Il cambio dell’area su cui costruire l’isola, fu fortemente contestato dagli abitanti delle case circostanti, sia perchè percepito come atto per tutelare questi interessi privati sia per la sua ubicazione retrostante ad una scuola.

Tale contestazione sfociò successivamente e per diversi giorni nel blocco del cantiere di costruzione da parte di questicittadini, finchè non intervenne un nutrito drappello di poliziotti che caricarono i dimostranti e rimossero il blocco al cantiere. Fu una ferita inferta nella carne viva dei cittadini, mai verificatesi prima nella storia di Sant’Anastasia. Ovviamente i lavori ripresero successivamente per concludersi a metà circa dello scorso anno.

La tanta contestata isola ecologica è stata, quindi, costruita, attrezzata con le relative pedane e container di stoccaggio dei vari rifiuti, adeguatamente recintata e finoranon attivata.
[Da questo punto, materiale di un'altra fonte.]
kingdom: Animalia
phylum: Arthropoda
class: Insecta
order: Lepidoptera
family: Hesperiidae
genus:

Questa conclusione della vicenda è una vera beffa per i cittadini che si opposero alla localizzazione dell’isola e furono caricati dalla polizia.

Auspichiamo, per rispetto di questi cittadini e dell’intera cittadinanza, che l’Amministrazione Comunale chiarisca pubblicamente del perchè della mancata attivazione dell’isola e che s’impegni a rimuoverne gli eventuali impedimenti, in considerazione soprattutto che tale attivazione è assolutamente necessaria per migliorare la raccolta differenziata dei rifiuti, ferma ormai da anni al 43-44% del totale, una percentuale ancora lontana da quella richiesta dell’attuale legislazione del 65% entro il 2012 (D.Lg.vo 152/06, art. 205, comma 1, lett. c).